Update: If you would just listen to the facts…

Janet Raloff, a friend of mine and a senior editor at Science News, has weighed in on the topic of how scientists can communicate effectively with the public on divisive issues such as climate change. In her May 29 online article, Climate skepticism not rooted in science illiteracy, she reports on an interview with Dan Kahan of Yale Law School, one of the authors of the Nature Climate Change article I cited in my previous posting. Raloff explores several approaches to interacting with a polarized public in her May 30 follow-up article, Depolarizing climate science.

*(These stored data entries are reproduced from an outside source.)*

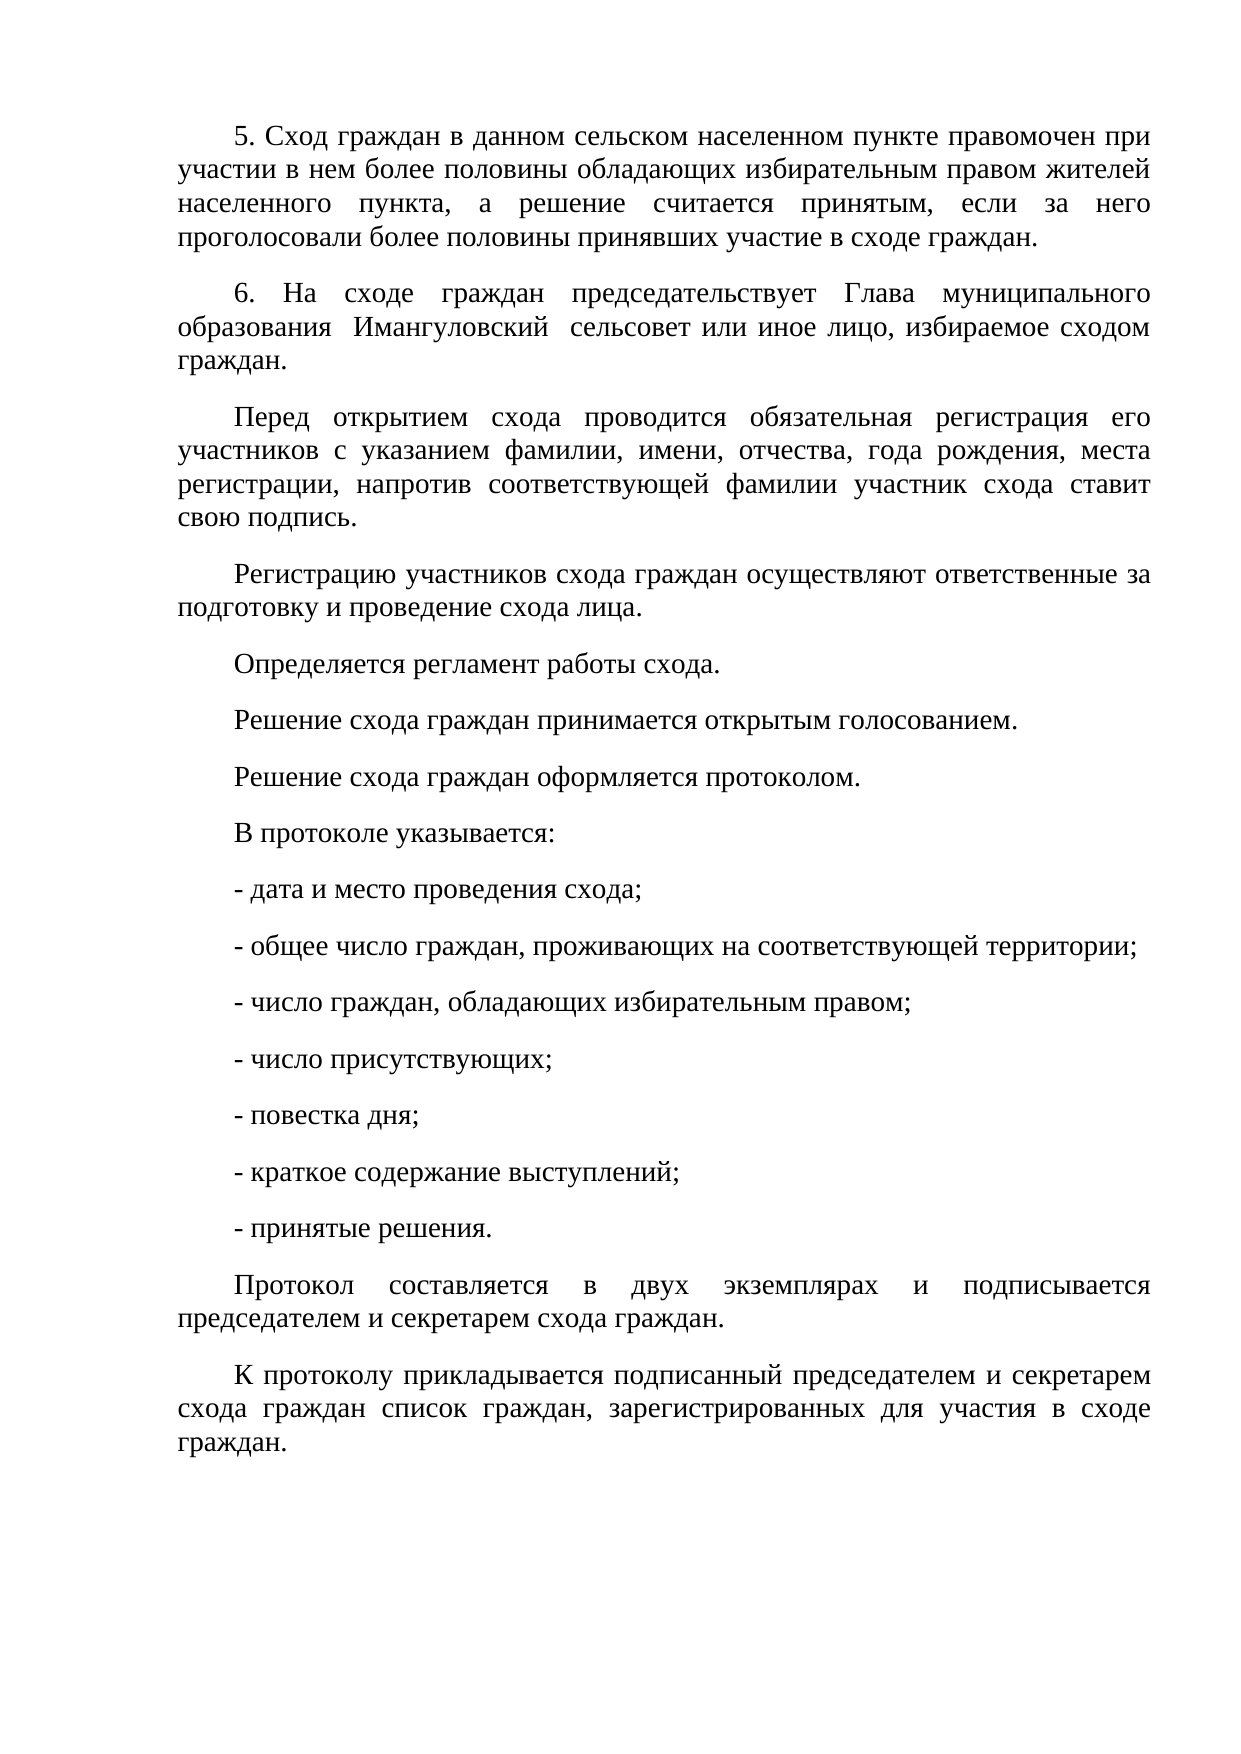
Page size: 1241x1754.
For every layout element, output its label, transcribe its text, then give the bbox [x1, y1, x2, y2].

text Решение схода граждан принимается открытым голосованием. [177, 702, 1152, 736]
text - число присутствующих; [177, 1041, 1152, 1074]
text - краткое содержание выступлений; [177, 1154, 1152, 1187]
text - дата и место проведения схода; [177, 872, 1152, 905]
text 6. На сходе граждан председательствует Глава муниципального образования Имангуловский сельсовет или иное лицо, избираемое сходом граждан. [177, 275, 1152, 376]
text В протоколе указывается: [177, 815, 1152, 849]
text - принятые решения. [177, 1210, 1152, 1244]
text - общее число граждан, проживающих на соответствующей территории; [177, 928, 1152, 962]
text - повестка дня; [177, 1097, 1152, 1131]
text - число граждан, обладающих избирательным правом; [177, 984, 1152, 1018]
text Перед открытием схода проводится обязательная регистрация его участников с указанием фамилии, имени, отчества, года рождения, места регистрации, напротив соответствующей фамилии участник схода ставит свою подпись. [177, 399, 1152, 533]
text Решение схода граждан оформляется протоколом. [177, 759, 1152, 792]
text Регистрацию участников схода граждан осуществляют ответственные за подготовку и проведение схода лица. [177, 556, 1152, 623]
text Протокол составляется в двух экземплярах и подписывается председателем и секретарем схода граждан. [177, 1267, 1152, 1334]
text К протоколу прикладывается подписанный председателем и секретарем схода граждан список граждан, зарегистрированных для участия в сходе граждан. [177, 1357, 1152, 1457]
text 5. Сход граждан в данном сельском населенном пункте правомочен при участии в нем более половины обладающих избирательным правом жителей населенного пункта, а решение считается принятым, если за него проголосовали более половины принявших участие в сходе граждан. [177, 118, 1152, 252]
text Определяется регламент работы схода. [177, 646, 1152, 679]
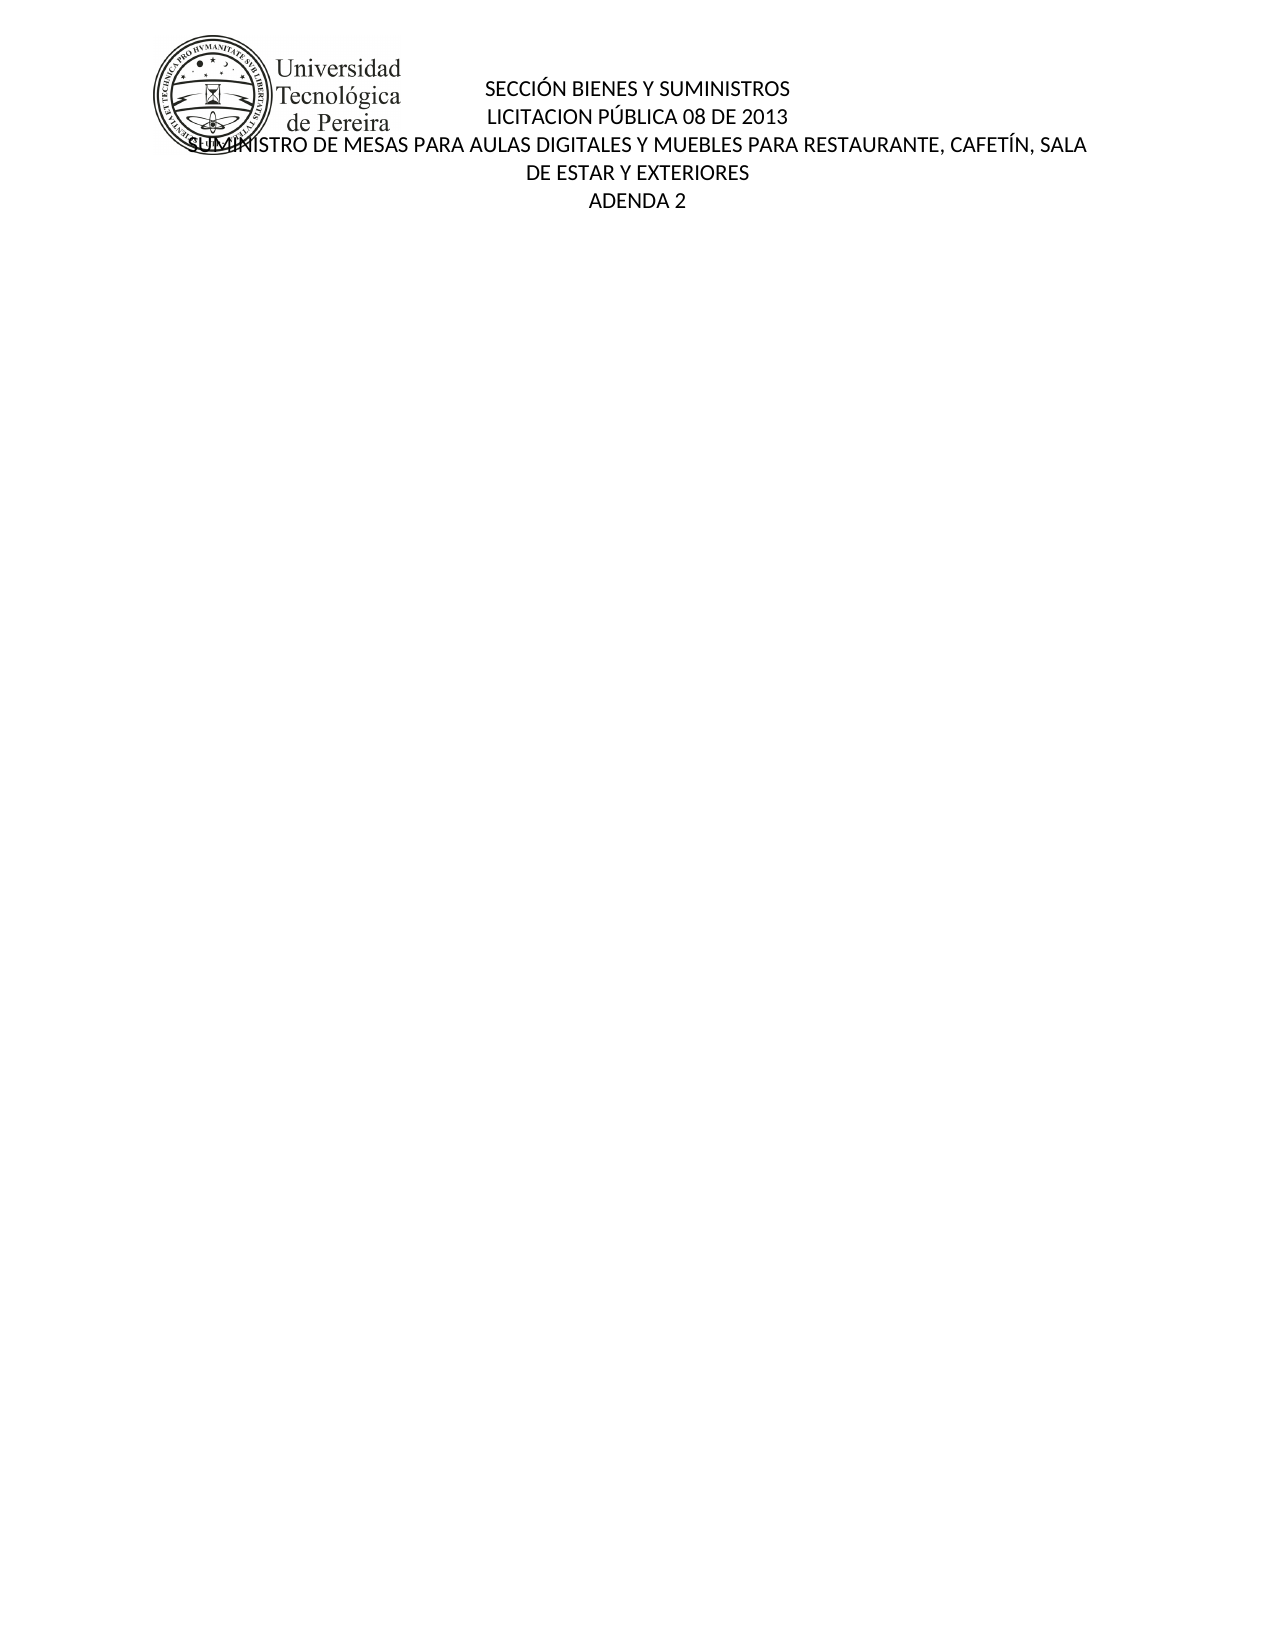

What comes through most strongly in these articles is that divisions occur when scientific findings have a direct relevance to things that affect us every day, or findings that could make significant changes in our everyday lives. As far as I know, The Heartland Institute has not posted any billboards comparing people who believe in black holes or the law of gravity with Unabomber Ted Kaczynski. We accept these things because we can do so without making any changes in our daily routines.

Raloff cites political scientist Arthur Lupia of the University of Michigan in Ann Arbor, who states that some of the most science-literate critics will listen to experts only to generate compelling counterarguments. What’s stopping climate scientists from doing the same thing — listening to the most rational, articulate deniers and opponents of climate change legislation in order to scope out what matters most to climate change deniers and formulating compelling counterarguments of their own?

Disruptive innovation is another possible approach — one that sidesteps the battleground altogether by providing people with alternatives that they adopt readily because they see a clear benefit to the new technologies. After all, no one waged a political war against paper phone books, wristwatches, or the Sony Walkman, and yet those things have almost completely fallen out of use by Americans under the age of 30, in favor of smartphones, smartphones, and smartphones. The main problem with this approach is that disruptive innovations are notoriously unpredictable. We cannot guarantee the timely arrival and widespread adoption of any particular form of alternative energy or resource-conserving capabilities.

So for now, we are stuck with learning to talk to each other. Which is something that we needed to do anyway.